> _AIM OF THE TASK_
From the data that follows, report how many lines hold the string "left", giving only the number.

> _DATA RECORDS_
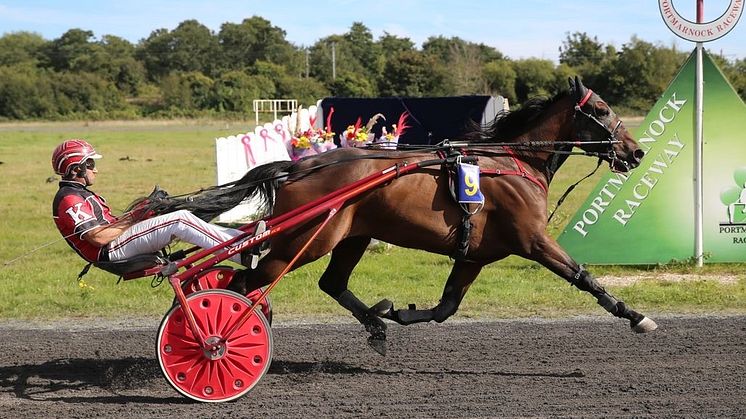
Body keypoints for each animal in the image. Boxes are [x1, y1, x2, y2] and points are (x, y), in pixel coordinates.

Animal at [158, 77, 656, 352]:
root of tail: (299, 165)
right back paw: (218, 337)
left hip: (351, 237)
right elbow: (583, 276)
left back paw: (375, 325)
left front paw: (397, 312)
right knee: (246, 284)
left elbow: (447, 307)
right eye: (601, 109)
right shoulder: (533, 241)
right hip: (305, 241)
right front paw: (635, 316)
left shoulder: (474, 255)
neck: (513, 161)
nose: (636, 152)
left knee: (329, 283)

> _WRITTEN SOLUTION_
6